There was a particular scene/quote that felt very affirming for me in regards to how i choose to feel proud about my Black unconventional family structure and my grandmother’s life & legacy that society constantly tells me i should be ashamed of. I teared up at that part lol. it hit deep.
I learned a lot from the film as well as I was affirmed by it, particularly bc my best friend is very familiar with Hartman’s literature and the Black historical figures mentioned, quoted, and featured throughout. i left feeling introspective and “full”.
It was ironic for me that it was shown to a mostly white & nonblack UC Berkeley student audience that almost turned me away at the ticket line saying they “sold out” despite the showing being advertised as free and my friend already waiting in the theater with a seat for me. authentic Blackness behind an ivory tower paywall and antiblack white academic institutions as the guards.
it comes out in theaters soon and i recommend everyone, especially Black ppl of the diaspora, see it.

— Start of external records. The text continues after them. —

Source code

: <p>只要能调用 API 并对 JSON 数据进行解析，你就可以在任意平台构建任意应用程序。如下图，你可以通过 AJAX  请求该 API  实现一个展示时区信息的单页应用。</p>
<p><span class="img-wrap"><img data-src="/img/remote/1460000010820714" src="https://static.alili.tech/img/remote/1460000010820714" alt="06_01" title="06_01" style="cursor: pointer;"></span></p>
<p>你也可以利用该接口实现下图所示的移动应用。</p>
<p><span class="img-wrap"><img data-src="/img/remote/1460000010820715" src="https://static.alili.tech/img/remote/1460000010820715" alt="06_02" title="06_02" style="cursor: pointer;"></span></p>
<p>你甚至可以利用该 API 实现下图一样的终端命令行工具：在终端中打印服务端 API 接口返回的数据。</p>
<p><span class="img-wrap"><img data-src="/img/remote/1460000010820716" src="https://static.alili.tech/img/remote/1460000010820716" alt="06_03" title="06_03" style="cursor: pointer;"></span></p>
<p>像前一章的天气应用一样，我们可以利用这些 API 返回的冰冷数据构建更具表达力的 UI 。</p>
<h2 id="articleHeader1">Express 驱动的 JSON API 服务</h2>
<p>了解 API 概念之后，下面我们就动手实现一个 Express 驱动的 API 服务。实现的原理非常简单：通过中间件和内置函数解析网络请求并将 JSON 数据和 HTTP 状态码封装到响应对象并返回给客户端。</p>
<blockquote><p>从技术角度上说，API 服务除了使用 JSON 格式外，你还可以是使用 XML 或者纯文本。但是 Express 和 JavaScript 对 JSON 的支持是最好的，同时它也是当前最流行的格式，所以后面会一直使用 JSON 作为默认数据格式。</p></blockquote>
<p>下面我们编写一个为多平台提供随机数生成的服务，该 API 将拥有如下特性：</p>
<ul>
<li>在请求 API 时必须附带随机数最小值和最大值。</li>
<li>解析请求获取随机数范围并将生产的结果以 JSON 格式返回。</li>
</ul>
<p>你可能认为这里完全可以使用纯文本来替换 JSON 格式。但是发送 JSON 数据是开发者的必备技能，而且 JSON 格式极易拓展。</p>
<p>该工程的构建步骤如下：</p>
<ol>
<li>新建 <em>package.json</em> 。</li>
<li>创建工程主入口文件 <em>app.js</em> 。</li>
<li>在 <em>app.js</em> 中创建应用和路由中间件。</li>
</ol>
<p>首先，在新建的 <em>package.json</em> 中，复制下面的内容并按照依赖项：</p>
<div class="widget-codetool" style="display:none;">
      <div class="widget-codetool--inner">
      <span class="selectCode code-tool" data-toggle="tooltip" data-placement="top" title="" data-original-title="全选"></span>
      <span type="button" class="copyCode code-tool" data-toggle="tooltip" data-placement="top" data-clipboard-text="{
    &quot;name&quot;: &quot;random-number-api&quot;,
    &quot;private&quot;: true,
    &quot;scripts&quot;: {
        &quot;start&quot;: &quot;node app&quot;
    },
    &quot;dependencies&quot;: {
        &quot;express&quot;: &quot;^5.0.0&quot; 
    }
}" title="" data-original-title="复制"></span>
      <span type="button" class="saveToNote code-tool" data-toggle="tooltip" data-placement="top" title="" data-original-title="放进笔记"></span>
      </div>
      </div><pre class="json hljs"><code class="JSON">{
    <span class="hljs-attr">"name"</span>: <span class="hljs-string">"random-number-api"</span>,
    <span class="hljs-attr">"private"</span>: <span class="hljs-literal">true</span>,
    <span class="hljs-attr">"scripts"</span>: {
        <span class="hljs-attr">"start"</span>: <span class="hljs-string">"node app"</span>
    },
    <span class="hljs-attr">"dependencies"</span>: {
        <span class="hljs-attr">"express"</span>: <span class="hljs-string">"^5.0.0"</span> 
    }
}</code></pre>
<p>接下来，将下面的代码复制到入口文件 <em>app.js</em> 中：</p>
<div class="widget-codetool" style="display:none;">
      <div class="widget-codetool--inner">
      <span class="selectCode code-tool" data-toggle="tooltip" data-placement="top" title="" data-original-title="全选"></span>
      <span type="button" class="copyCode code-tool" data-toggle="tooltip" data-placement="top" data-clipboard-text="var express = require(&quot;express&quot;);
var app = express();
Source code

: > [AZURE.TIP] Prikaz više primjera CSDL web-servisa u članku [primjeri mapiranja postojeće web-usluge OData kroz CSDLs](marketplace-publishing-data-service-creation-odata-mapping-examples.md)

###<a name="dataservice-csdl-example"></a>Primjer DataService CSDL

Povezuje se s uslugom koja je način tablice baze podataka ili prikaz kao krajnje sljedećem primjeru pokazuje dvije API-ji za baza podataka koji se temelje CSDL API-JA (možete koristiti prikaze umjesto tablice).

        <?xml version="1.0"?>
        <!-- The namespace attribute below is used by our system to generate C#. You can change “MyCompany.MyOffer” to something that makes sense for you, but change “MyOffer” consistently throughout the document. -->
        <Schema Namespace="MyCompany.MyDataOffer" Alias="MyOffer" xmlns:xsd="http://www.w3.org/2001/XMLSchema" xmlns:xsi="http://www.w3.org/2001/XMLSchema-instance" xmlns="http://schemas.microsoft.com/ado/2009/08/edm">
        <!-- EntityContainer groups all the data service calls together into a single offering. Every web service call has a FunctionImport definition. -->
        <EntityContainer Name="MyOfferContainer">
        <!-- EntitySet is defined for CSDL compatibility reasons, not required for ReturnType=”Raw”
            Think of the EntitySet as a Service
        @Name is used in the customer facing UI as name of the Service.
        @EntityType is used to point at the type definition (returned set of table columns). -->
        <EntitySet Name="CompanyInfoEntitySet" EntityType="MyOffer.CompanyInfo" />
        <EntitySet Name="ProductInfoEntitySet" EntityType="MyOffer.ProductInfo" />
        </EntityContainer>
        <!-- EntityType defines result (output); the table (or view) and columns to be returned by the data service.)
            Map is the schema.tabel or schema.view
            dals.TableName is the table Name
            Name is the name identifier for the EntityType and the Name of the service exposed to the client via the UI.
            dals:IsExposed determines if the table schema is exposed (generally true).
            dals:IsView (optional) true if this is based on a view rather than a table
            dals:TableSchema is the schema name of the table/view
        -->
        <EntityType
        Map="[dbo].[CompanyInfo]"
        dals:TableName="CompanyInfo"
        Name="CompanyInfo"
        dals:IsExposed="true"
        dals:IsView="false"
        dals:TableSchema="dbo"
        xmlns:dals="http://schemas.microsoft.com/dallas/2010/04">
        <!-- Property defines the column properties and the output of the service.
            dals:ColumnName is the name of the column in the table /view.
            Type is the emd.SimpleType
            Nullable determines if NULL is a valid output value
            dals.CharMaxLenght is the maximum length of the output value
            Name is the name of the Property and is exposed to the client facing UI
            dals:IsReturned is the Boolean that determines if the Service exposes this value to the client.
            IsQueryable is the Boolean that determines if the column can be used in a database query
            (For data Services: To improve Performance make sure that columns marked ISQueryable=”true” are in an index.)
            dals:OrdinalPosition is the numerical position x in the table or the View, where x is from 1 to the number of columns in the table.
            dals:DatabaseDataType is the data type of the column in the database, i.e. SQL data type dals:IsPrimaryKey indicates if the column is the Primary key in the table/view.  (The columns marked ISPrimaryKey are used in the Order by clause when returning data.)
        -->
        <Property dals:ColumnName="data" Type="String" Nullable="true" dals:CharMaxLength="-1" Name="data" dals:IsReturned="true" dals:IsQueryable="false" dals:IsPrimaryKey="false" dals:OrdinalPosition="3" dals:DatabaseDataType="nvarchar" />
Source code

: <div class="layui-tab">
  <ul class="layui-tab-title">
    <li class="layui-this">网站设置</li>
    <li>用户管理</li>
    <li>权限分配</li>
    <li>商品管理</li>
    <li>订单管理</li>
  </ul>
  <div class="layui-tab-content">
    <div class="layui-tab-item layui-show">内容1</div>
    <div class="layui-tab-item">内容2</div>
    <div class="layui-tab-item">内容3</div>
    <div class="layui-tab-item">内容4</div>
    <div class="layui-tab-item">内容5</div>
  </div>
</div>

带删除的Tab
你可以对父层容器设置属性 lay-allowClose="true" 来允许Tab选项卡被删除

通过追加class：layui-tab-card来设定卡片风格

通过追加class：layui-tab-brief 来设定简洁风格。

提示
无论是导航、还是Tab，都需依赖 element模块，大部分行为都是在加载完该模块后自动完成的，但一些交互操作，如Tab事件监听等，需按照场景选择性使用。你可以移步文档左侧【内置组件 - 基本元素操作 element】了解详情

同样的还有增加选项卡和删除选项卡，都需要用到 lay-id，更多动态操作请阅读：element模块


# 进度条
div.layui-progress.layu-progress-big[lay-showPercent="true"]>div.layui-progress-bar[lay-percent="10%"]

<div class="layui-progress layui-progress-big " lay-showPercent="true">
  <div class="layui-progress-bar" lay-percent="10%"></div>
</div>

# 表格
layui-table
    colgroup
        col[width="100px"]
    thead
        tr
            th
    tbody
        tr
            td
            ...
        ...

(also this last nonblack woman was the interviewer and when i tell you she was a prime example of liberal white/woc defanging Black art to make it palatable for nonblack audiences or pigeonhole it to please their nonblack donors… this nigga compared his work to fucking Stanley Kubrick and other mainstream white film bro faves! and then had the nerve to “ask” him: “I study fandom and your film showed so many fandoms I’m a part of!” this why i cannot stand white fandom bro you bitches are braindead like that irl! & you’re a professor at a university?!?)